Talk: Speed Up Your Data Processing: Parallel and Asynchronous Programming in Data Science (PyCon TW 2020 Edition)

[ talks  ]

Quick speaker notes + PyCon Taiwan 2020 talk reflection


Where: PyCon Taiwan 2020

When: 6 September 2020

Location: NCKU, Tainan / Remote

Resources used:

Recap

A recap of what I went through during my talk:

  1. Bottlenecks in a data science project
  2. Challenges in data processing in Python
    • For loops in Python are slow
    • List comprehensions are slightly better
    • Pandas is great for analytics but doesn’t quite scale for larger data
    • Spark cluster? Problem of “Small Big Data” + communication overhead across computes (+ communication network analogy)
  3. What is parallel processing?
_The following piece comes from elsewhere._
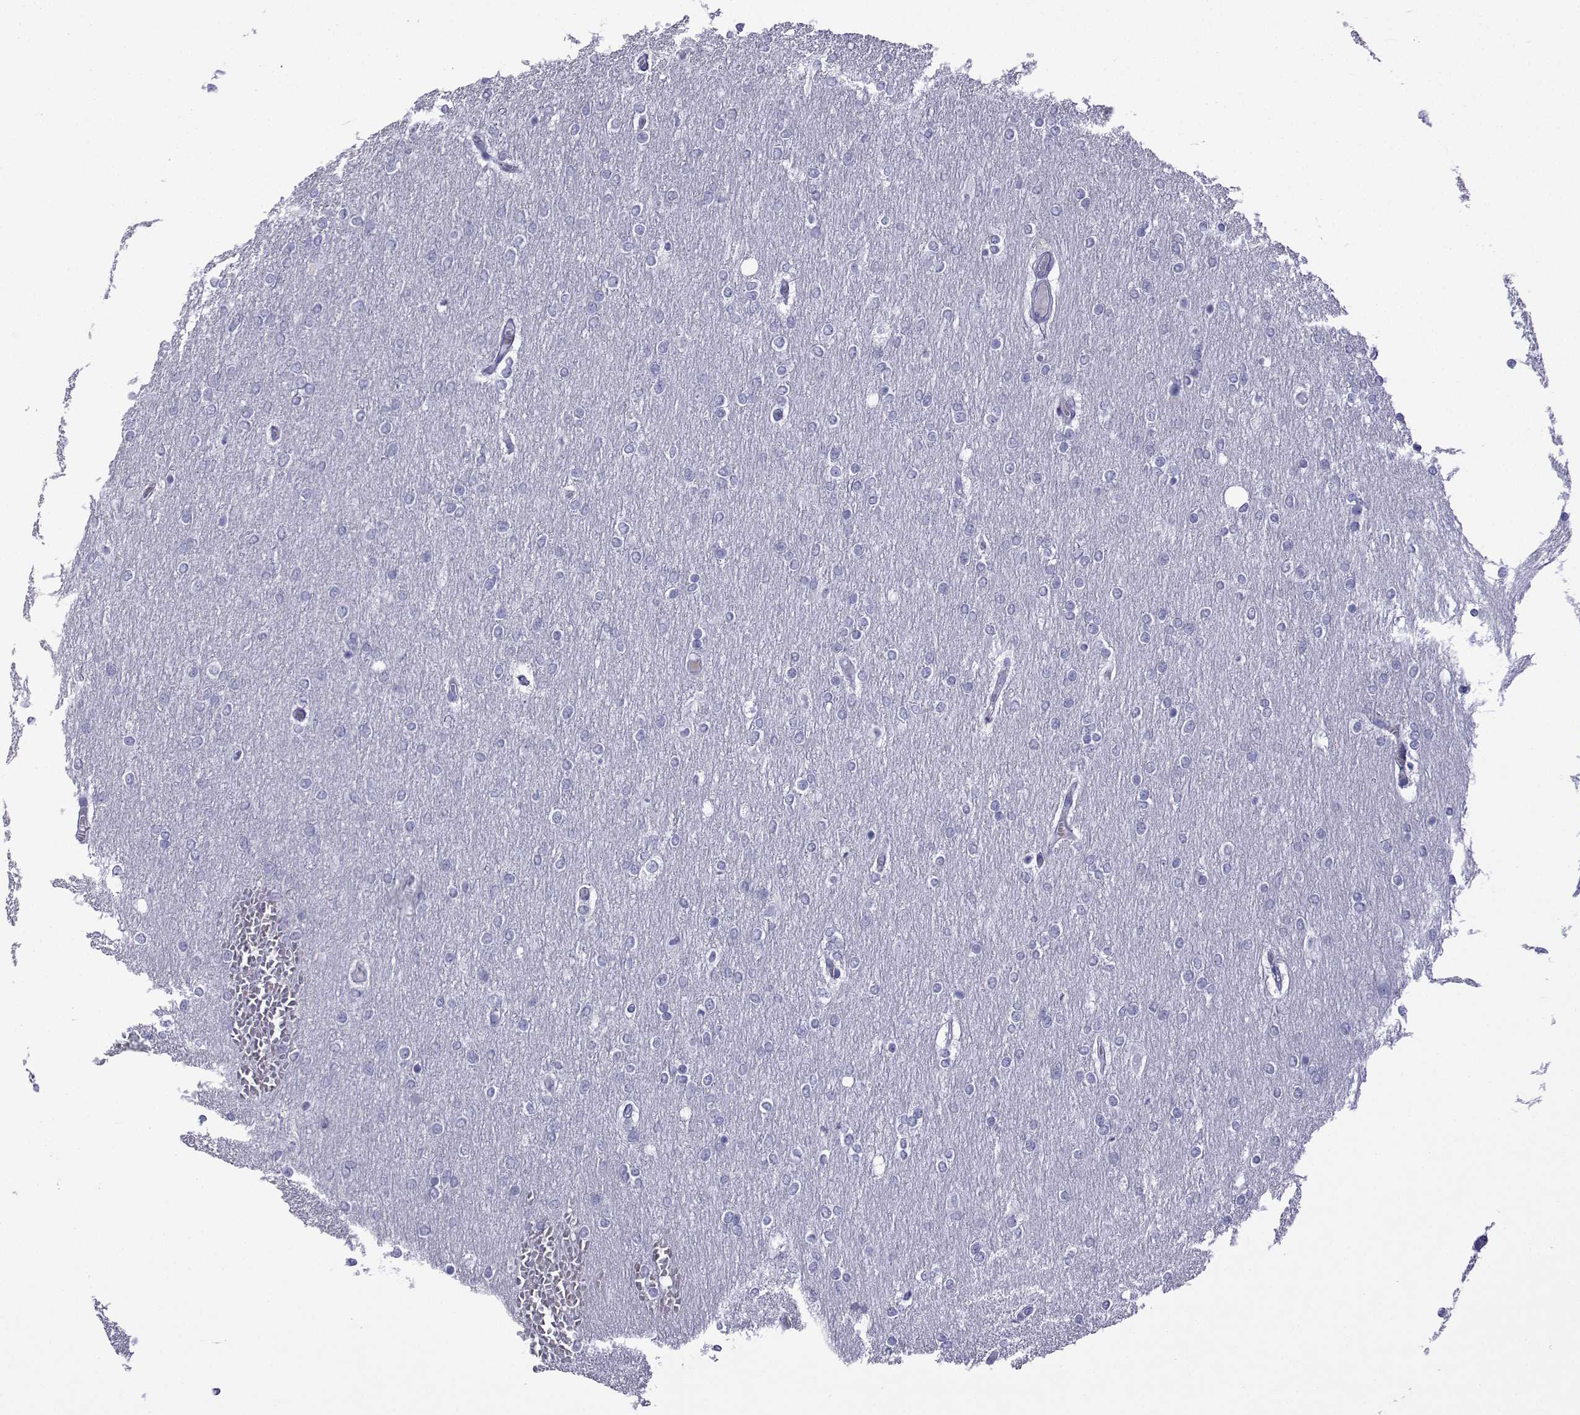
{"staining": {"intensity": "negative", "quantity": "none", "location": "none"}, "tissue": "glioma", "cell_type": "Tumor cells", "image_type": "cancer", "snomed": [{"axis": "morphology", "description": "Glioma, malignant, High grade"}, {"axis": "topography", "description": "Brain"}], "caption": "Human glioma stained for a protein using immunohistochemistry shows no positivity in tumor cells.", "gene": "ACTL7A", "patient": {"sex": "female", "age": 61}}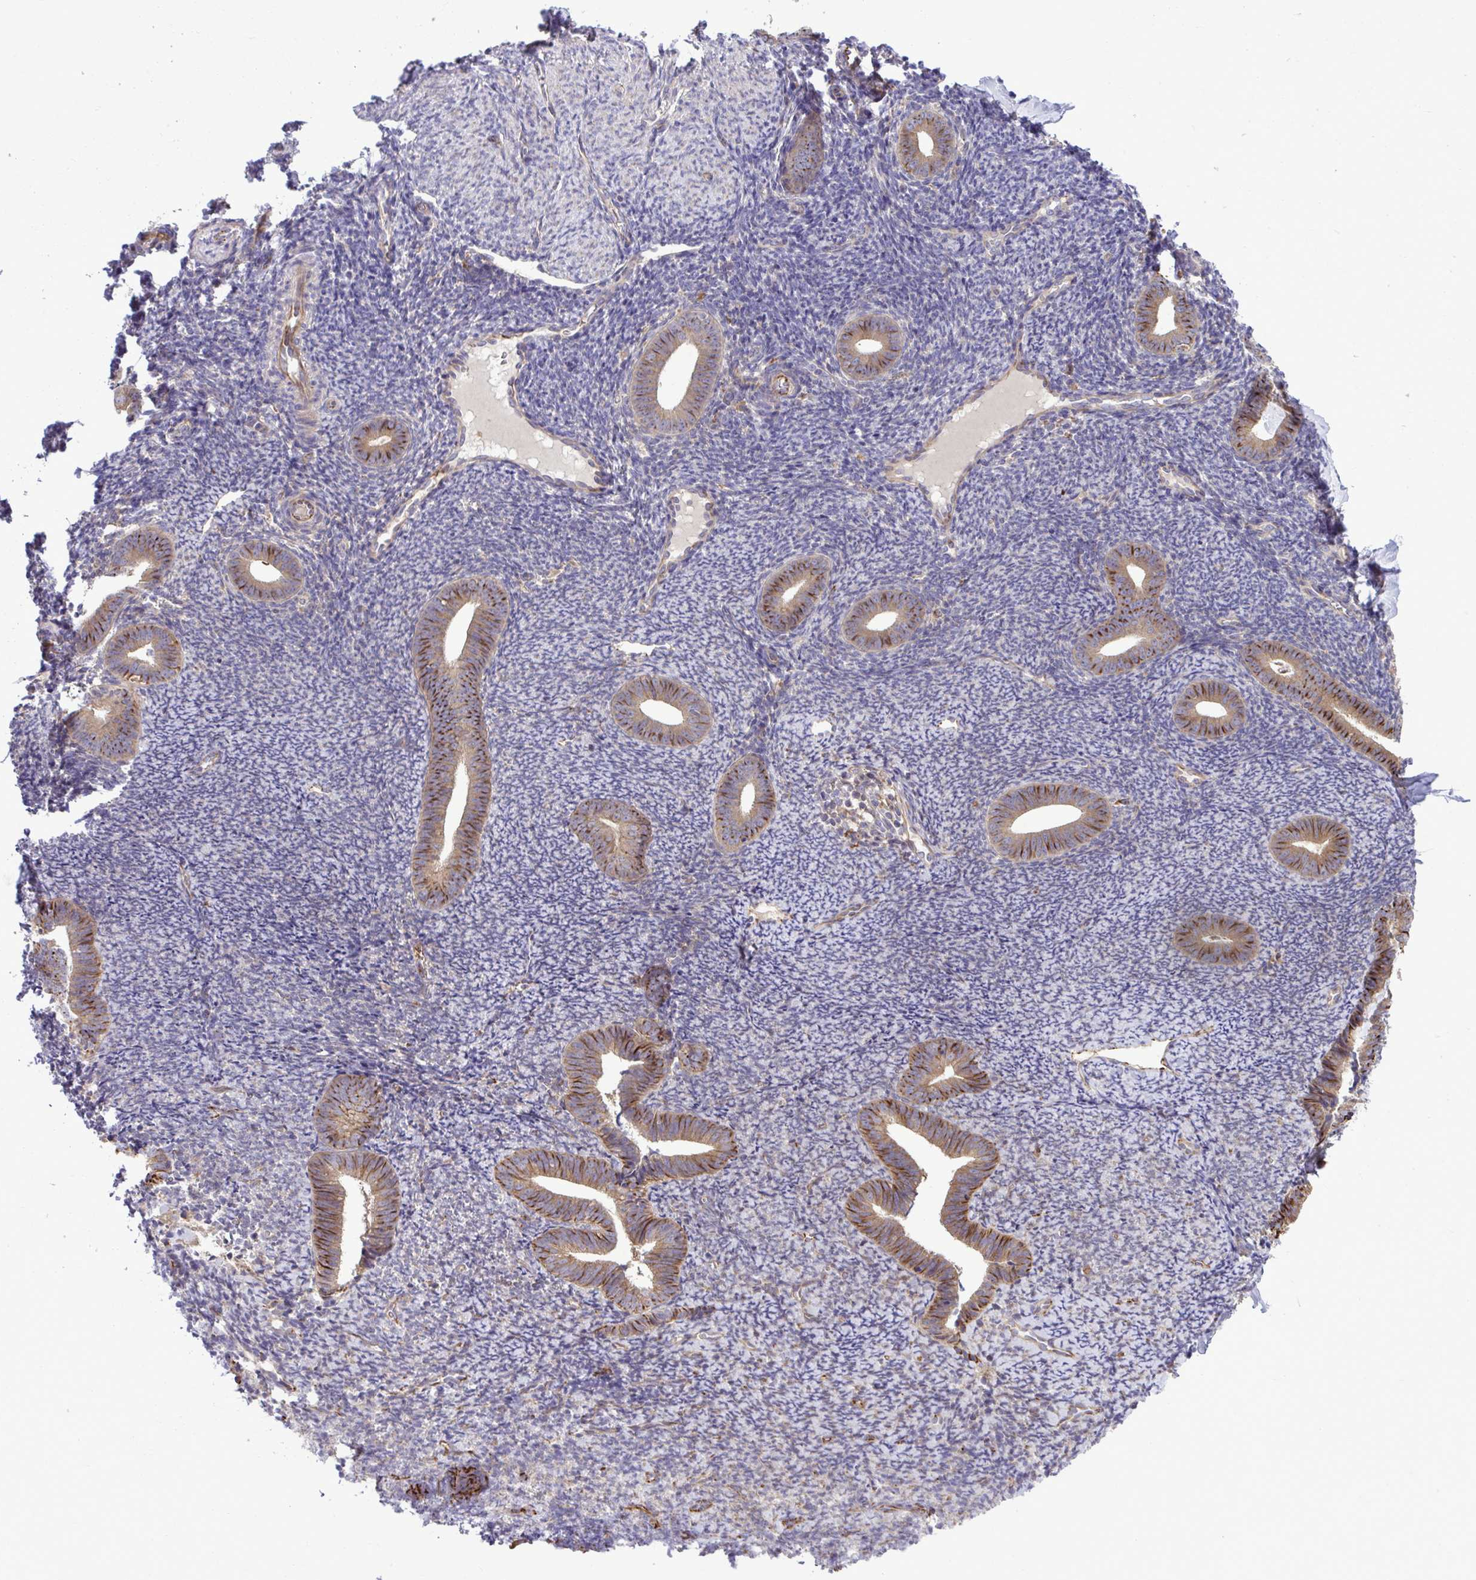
{"staining": {"intensity": "negative", "quantity": "none", "location": "none"}, "tissue": "endometrium", "cell_type": "Cells in endometrial stroma", "image_type": "normal", "snomed": [{"axis": "morphology", "description": "Normal tissue, NOS"}, {"axis": "topography", "description": "Endometrium"}], "caption": "Cells in endometrial stroma show no significant staining in benign endometrium. (DAB (3,3'-diaminobenzidine) immunohistochemistry visualized using brightfield microscopy, high magnification).", "gene": "PAIP2", "patient": {"sex": "female", "age": 39}}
What do you mean by asynchronous?
    • Bonus: Introducing the traditional Singaporean breakfast!
    • Sequential vs parallel processing
    • Synchronous vs asynchronous execution
  4. When should you go for parallelism?
    • Practical considerations
      • Is your code already optimised?
      • Problem architecture
      • Overhead in parallelism
        • Amdahl’s Law - not everything can be parallelized
    • Multithreading vs Multiprocessing
  5. Parallel + asynchronous programming for data processing
    • Data processing tends to be more compute-intensive
    • Most data folks use Python – GIL does not allow parallel thread execution
    • How to do parallel + asynchronous processing in Python?
      • concurrent.futures module in Python
      • ThreadPoolExecutor vs ProcessPoolExecutor
      • executor.submit() and executor.map() in concurrent.futures
  6. Putting Them All Together
    • Case: Network I/O Operations
    • Case: Image Processing
  7. Key Takeaways
    • Not all processes can be parallelized
    • Don’t use for-loops!

Slides

PyCon Taiwan 2020 - 6 September 2020 - Speed Up Your Data Processing - Parallel and Asynchronous Programming in Data Science

GitHub Repository for Demo

hweecat/talk_parallel-async-python

Video

Speed Up Your Data Processing: Parallel and Asynchronous Programming in Data Science - PyCon Taiwan 2020

Quick reflection

Speaking at PyCon Taiwan has been one of my key priorities in year 2020 even before the pandemic (another of my key prioriies was to speak at a conference outside of Asia). Taiwan was where I made my international debut on the conference-speaking circuit, and I initially planned to travel in Taiwan for a week in between PyCon Taiwan and Open Up Global Summit and speak at both conferences. Alas, things didn’t go according to plan:

  1. Even though PyCon Taiwan 2020 could proceed as an offline conference, flying in to Taiwan as a speaker is not an option due to the 14-day quarantine period. So, I had to present remotely instead.
  2. The pandemic moved Open Up Global Summit online, and it is not logistically possible for me to prepare for two different talks within one week from each other without compromising on quality (I do have a full-time role as a data engineer after all). Moreover, being stuck in Singapore (as opposed to travelling alone in Taiwan) means that I do not have as much leeway and flexibility in terms of schedule during the weekends due to the much-dreaded family obligations.
  3. Presenting remotely does take a toll on my mental health, and not having an actual break in between means that I take longer to recover and prepare for the next remote talk.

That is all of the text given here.